Is Your Home Free of Pet-Toxic Substances?

July 10, 2015

Every years, more than 180,000 pets are treated for ingesting possible toxic substances, according to the ASPCA Animal Poison Control Center (APCC).  Accidents happen.  We had one such accident with our little Schnauzer, Jack, years ago.  Fortunately, our dog survived, but the outcome could have been tragic.

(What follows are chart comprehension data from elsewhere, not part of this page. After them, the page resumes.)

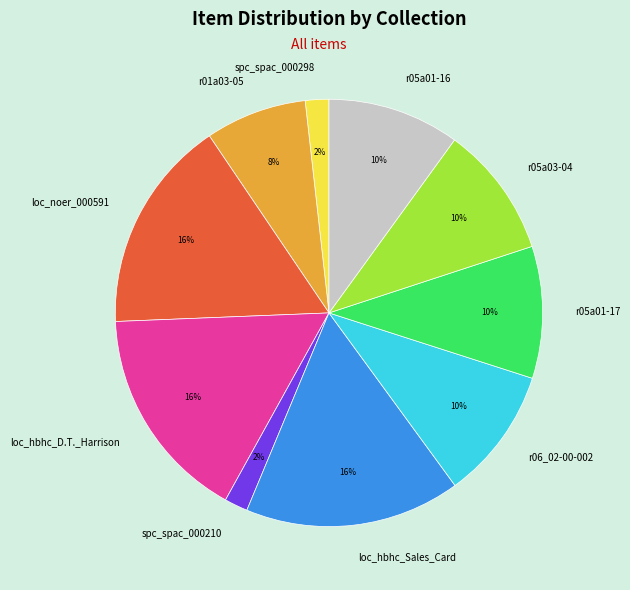

To the nearest percent, what is the combined percentage of r05a01-16 and r05a01-17?

20%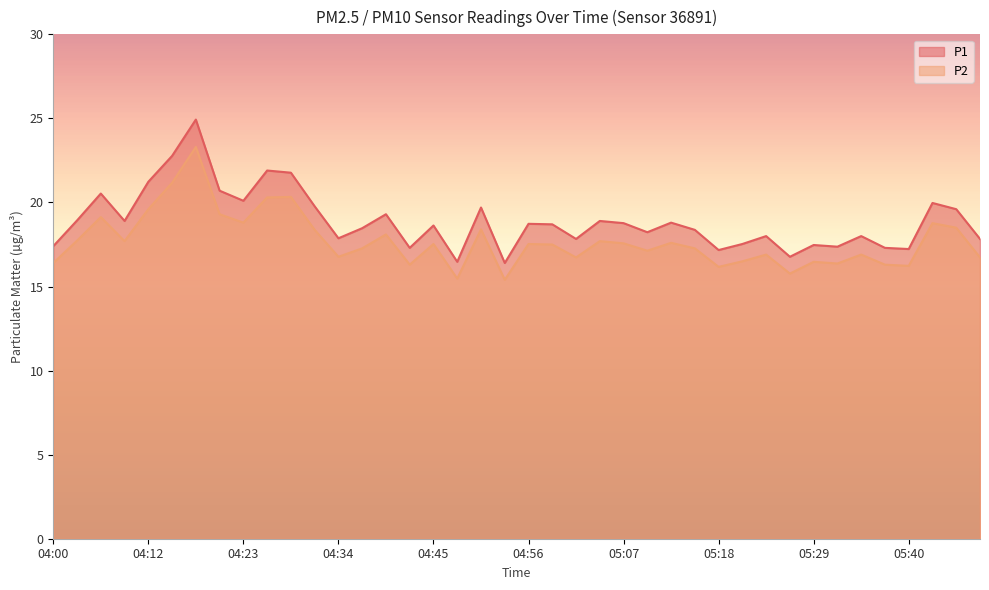

Is it true that P2 equals 7.7 at 04:40?

False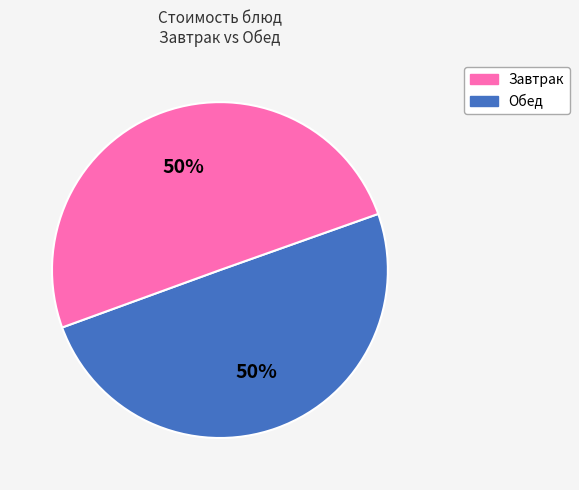

How many slices are in this pie chart?

2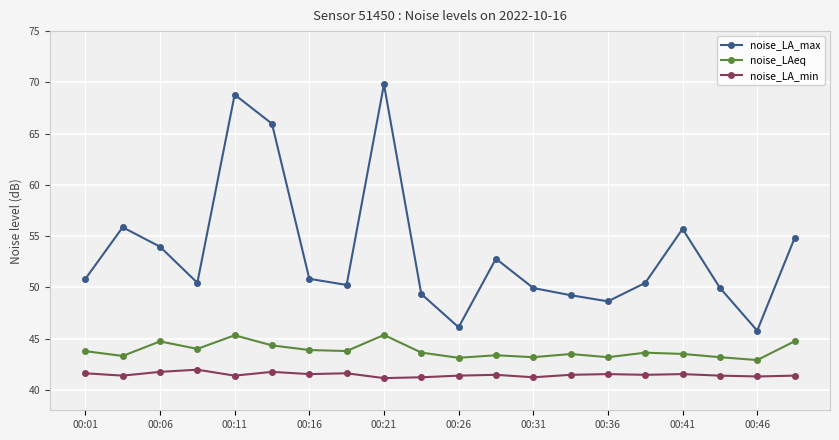

What is the value of the noise_LA_min point at the 3rd from the left?

41.8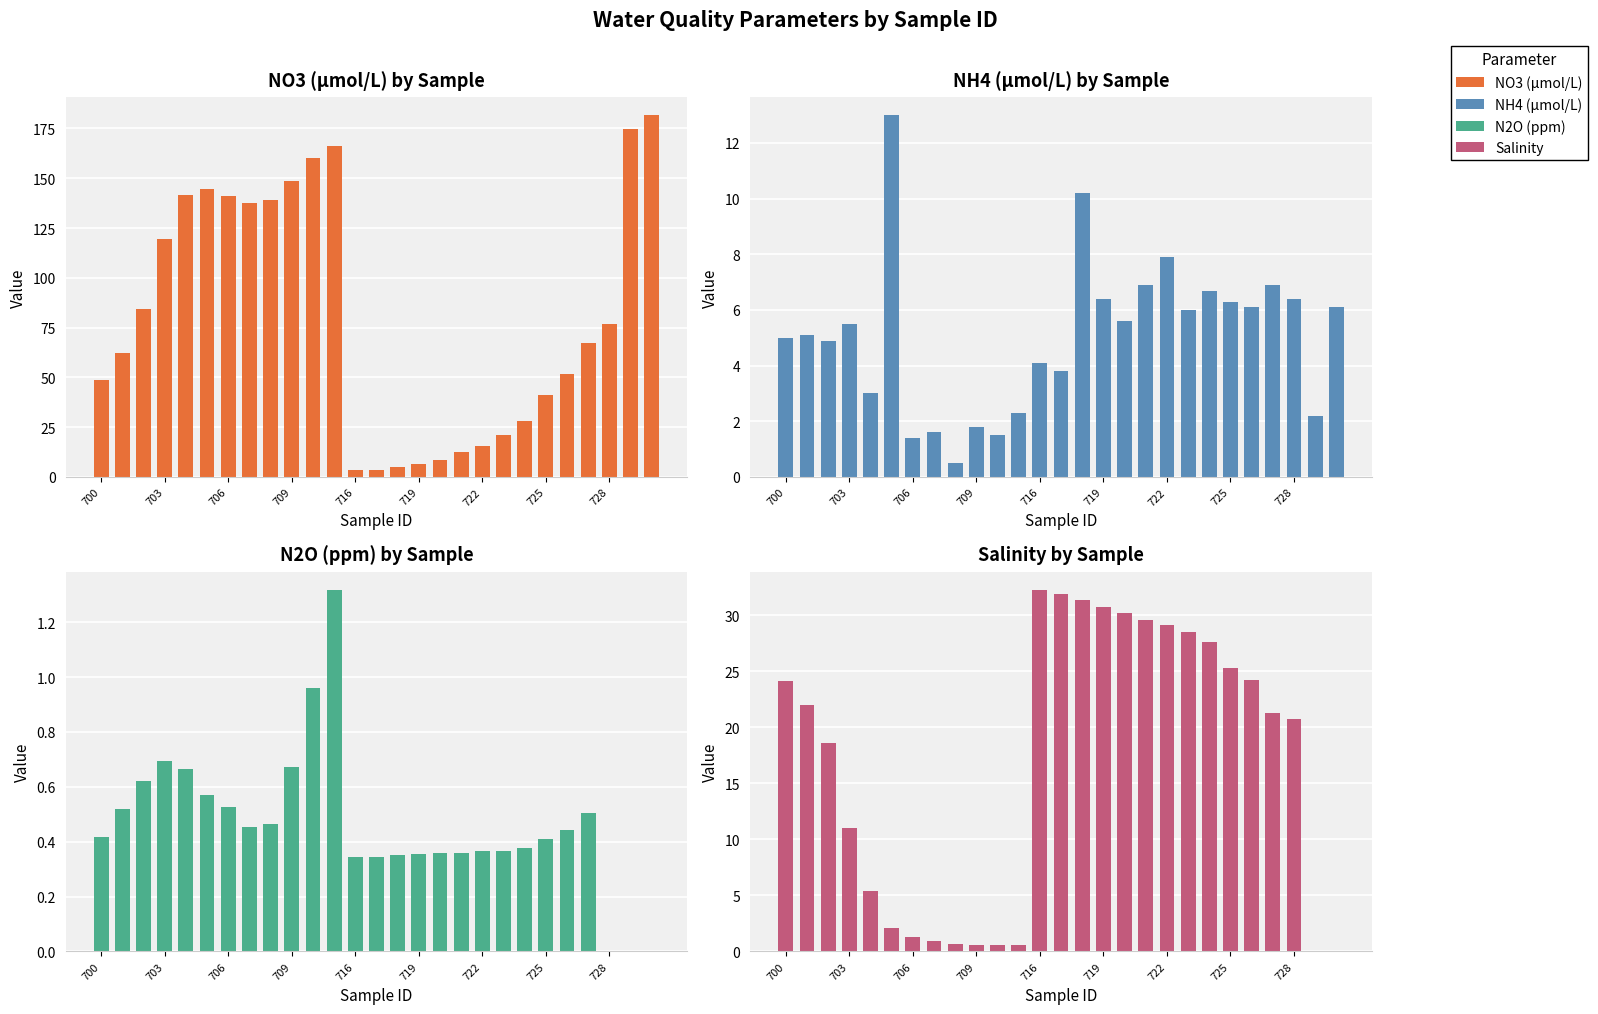

How many series are shown in this chart?

4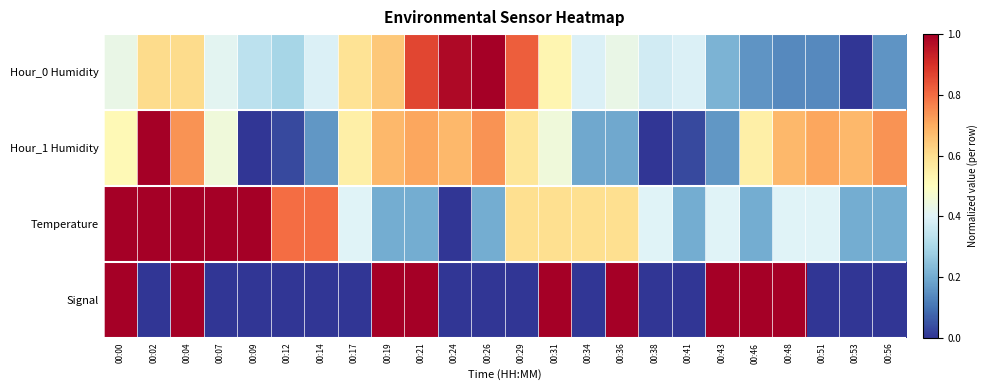

Reading left to right, list all the values displayed in this chart.

Hour_0 Humidity: 00:00=0.4	00:02=0.6	00:04=0.6	00:07=0.4	00:09=0.3	00:12=0.3	00:14=0.4	00:17=0.6	00:19=0.6	00:21=0.9	00:24=1.0	00:26=1.0	00:29=0.8	00:31=0.5	00:34=0.4	00:36=0.4	00:38=0.4	00:41=0.4	00:43=0.2	00:46=0.2	00:48=0.1	00:51=0.1	00:53=0.0	00:56=0.2
Hour_1 Humidity: 00:00=0.5	00:02=1.0	00:04=0.7	00:07=0.5	00:09=0.0	00:12=0.0	00:14=0.2	00:17=0.5	00:19=0.7	00:21=0.7	00:24=0.7	00:26=0.7	00:29=0.6	00:31=0.5	00:34=0.2	00:36=0.2	00:38=0.0	00:41=0.0	00:43=0.2	00:46=0.5	00:48=0.7	00:51=0.7	00:53=0.7	00:56=0.7
Temperature: 00:00=1.0	00:02=1.0	00:04=1.0	00:07=1.0	00:09=1.0	00:12=0.8	00:14=0.8	00:17=0.4	00:19=0.2	00:21=0.2	00:24=0.0	00:26=0.2	00:29=0.6	00:31=0.6	00:34=0.6	00:36=0.6	00:38=0.4	00:41=0.2	00:43=0.4	00:46=0.2	00:48=0.4	00:51=0.4	00:53=0.2	00:56=0.2
Signal: 00:00=1.0	00:02=0.0	00:04=1.0	00:07=0.0	00:09=0.0	00:12=0.0	00:14=0.0	00:17=0.0	00:19=1.0	00:21=1.0	00:24=0.0	00:26=0.0	00:29=0.0	00:31=1.0	00:34=0.0	00:36=1.0	00:38=0.0	00:41=0.0	00:43=1.0	00:46=1.0	00:48=1.0	00:51=0.0	00:53=0.0	00:56=0.0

Below, in no particular order, are some common household items that could poison your cat or dog:

  1. Human prescription medications. Just as you would keep such medications out of reach of your human children, your fur kids deserve the same protection.  The most common drugs that animals manage to consume are heart medications, blood pressure pills, narcotic pain pills and NSAIDS.  We learned years ago to keep the animals out of the kitchen when we are working in there for any reason.  This way, they cannot grab a dropped pill off the floor before one of us can retrieve it.  Teach your dog to sit and stay on command to accomplish this.  Our cats were sprayed with a water bottle a few times before they got the message that the kitchen was off-limits, at least while we are in there.
  2. Natural OTC Human medications. From Tylenol to ibuprofen to vitamins and neutraceutical products like fish oil, we humans consume a boatload of meds that could harm our pets.  Be sure you don’t leave any of those around where a nosy dog or cat could reach them.
  3. Veterinary products and medications. My dogs love the taste of their heartworm preventative and if it were left in their reach, they would rip the package apart to eat all of them.  Veterinarians give our pets flavored medications to make them more palatable, but an overdose due to a nosy pup could prove fatal.
  4. Chocolate. I have written about our Great Dane’s chocolate episode many times and suffice it to say, we are now very careful not to leave any around where our pets could get to it.  The ASPCA says that chocolate is still the number one people food that pets ingest.  Too much chocolate can cause nausea, vomiting, diarrhea, high heart rate and seizures.  Don’t risk it!
  5. Rodenticides. Be very careful where you place rat poisons and bait traps.  Your pet can be amazingly resourceful.
  6. Plants.  Several years ago our kittens, Chico and Jake, played around in what we thought were pet-safe plants on our lanai.  They destroyed the plants in their fun and games.  One day Chico was sitting in the philodendron plant and began heaving.  He eventually barfed up green plant pieces and that’s when I realized that more research on those plants was necessary.  Did you know that even the lowly philodendron is poisonous to kitties who eat them?  Lesson learned!  Keep plants away from curious pets.
  7. Cleaning products. Most pet owners know that many household cleaners are toxic to pets. You can avoid this by purchasing only pet-friendly cleaning products.  There are several brands on the market, but we like Seventh Generation.

Our pets depend on us to keep them well.  It is up to us to be worthy of their trust.